▸ WORK INSTRUCTION 1: Write out the passage of the Schütz workshop review that begins at the words "A workshop for" and ends after the words "enhanced the day.".
▸ WORK INSTRUCTION 2: According to the Schütz workshop review, how many people attended the workshop at Glastonbury?

A workshop for singers and continuo directed by Peter Syrus

Glastonbury, 3rd February 2018

When the leader of a day’s workshop on Schütz tells you that he ‘hates’ virtually all four-part choral works, it can make you wonder if you’ve come to the right place. But I had. About 35 people attended the SWEMF Schütz workshop at Glastonbury on 3 February, and we had a small continuo section of theorbo, bass viol and organ which, I felt, greatly enhanced the day.

My neighbour asked me at one point whether I liked Schütz and I admitted that I often found it hard to get into his sound-world. It seems, however, that you can’t really call yourself an early music aficionado without loving Schütz, so I thought that total immersion therapy might help, and it certainly did. Peter Syrus took us through a range of pieces with passion and erudition. He admitted to owning more than 50 CDs of Schütz’s music and he clearly had knowledge of many more. I learnt a great deal about the composer, and Peter showed us the transition from the early Gabrieli-style ornate Italianate works through to his increasingly austere and pared-back writing style as he grew older. And we did actually sing a couple of four-part pieces, which were very lovely.

▸ EXCERPTED DATA:
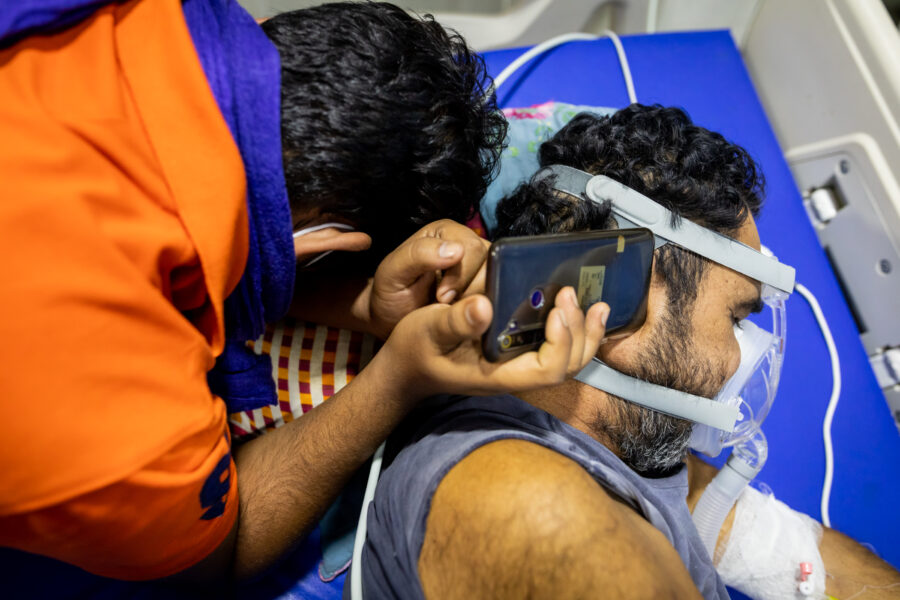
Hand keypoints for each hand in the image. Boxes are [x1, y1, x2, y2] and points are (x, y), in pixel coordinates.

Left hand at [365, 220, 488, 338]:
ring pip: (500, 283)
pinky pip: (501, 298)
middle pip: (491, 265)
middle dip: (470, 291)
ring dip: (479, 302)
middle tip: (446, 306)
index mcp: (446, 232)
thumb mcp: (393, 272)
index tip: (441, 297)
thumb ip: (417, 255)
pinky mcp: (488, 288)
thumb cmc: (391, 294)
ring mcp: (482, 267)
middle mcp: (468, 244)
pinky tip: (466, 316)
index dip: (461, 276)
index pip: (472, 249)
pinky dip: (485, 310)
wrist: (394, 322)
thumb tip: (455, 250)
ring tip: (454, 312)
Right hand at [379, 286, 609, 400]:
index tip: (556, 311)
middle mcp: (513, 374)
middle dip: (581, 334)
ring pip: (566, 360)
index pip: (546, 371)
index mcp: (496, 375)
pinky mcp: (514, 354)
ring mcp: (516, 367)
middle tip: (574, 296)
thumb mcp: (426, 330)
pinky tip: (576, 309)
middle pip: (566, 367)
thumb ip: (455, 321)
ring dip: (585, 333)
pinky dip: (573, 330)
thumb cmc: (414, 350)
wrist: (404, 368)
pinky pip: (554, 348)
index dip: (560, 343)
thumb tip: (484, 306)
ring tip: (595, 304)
---
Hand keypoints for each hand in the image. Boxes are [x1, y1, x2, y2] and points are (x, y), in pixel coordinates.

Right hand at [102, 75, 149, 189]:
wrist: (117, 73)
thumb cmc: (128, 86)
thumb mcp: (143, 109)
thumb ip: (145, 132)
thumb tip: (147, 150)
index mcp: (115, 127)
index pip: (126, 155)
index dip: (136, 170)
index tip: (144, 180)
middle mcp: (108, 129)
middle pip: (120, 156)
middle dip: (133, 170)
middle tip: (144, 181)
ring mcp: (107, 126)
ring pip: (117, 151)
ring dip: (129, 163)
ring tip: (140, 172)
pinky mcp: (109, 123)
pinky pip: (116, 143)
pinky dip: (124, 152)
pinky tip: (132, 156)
* * *
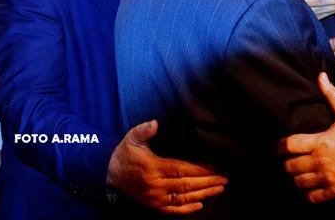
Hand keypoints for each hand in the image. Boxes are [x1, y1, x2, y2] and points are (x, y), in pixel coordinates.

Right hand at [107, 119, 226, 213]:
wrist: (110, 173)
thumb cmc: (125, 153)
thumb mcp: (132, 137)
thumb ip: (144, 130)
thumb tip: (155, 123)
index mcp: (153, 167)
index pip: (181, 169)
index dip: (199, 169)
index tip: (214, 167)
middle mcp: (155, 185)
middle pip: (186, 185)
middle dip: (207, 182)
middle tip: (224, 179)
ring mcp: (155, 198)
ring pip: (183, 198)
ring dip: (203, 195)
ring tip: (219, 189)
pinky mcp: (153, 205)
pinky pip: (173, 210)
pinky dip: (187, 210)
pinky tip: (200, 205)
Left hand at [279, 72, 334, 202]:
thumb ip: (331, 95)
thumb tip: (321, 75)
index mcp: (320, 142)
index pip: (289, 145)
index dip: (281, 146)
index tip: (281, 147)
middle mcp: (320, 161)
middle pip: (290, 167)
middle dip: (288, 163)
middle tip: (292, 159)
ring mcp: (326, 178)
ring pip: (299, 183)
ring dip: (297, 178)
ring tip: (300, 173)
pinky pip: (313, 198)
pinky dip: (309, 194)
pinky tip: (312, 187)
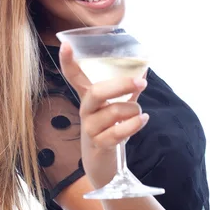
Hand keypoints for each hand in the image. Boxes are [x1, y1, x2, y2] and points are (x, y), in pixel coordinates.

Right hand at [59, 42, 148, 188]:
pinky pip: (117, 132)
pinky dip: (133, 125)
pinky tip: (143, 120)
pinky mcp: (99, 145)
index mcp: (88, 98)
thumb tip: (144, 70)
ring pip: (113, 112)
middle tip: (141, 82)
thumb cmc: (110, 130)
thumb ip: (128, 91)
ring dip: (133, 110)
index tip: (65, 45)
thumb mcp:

▸ WRITTEN SOLUTION 1:
A workshop for singers and continuo directed by Peter Syrus

Glastonbury, 3rd February 2018

When the leader of a day’s workshop on Schütz tells you that he ‘hates’ virtually all four-part choral works, it can make you wonder if you’ve come to the right place. But I had. About 35 people attended the SWEMF Schütz workshop at Glastonbury on 3 February, and we had a small continuo section of theorbo, bass viol and organ which, I felt, greatly enhanced the day.

▸ WRITTEN SOLUTION 2: About 35 people.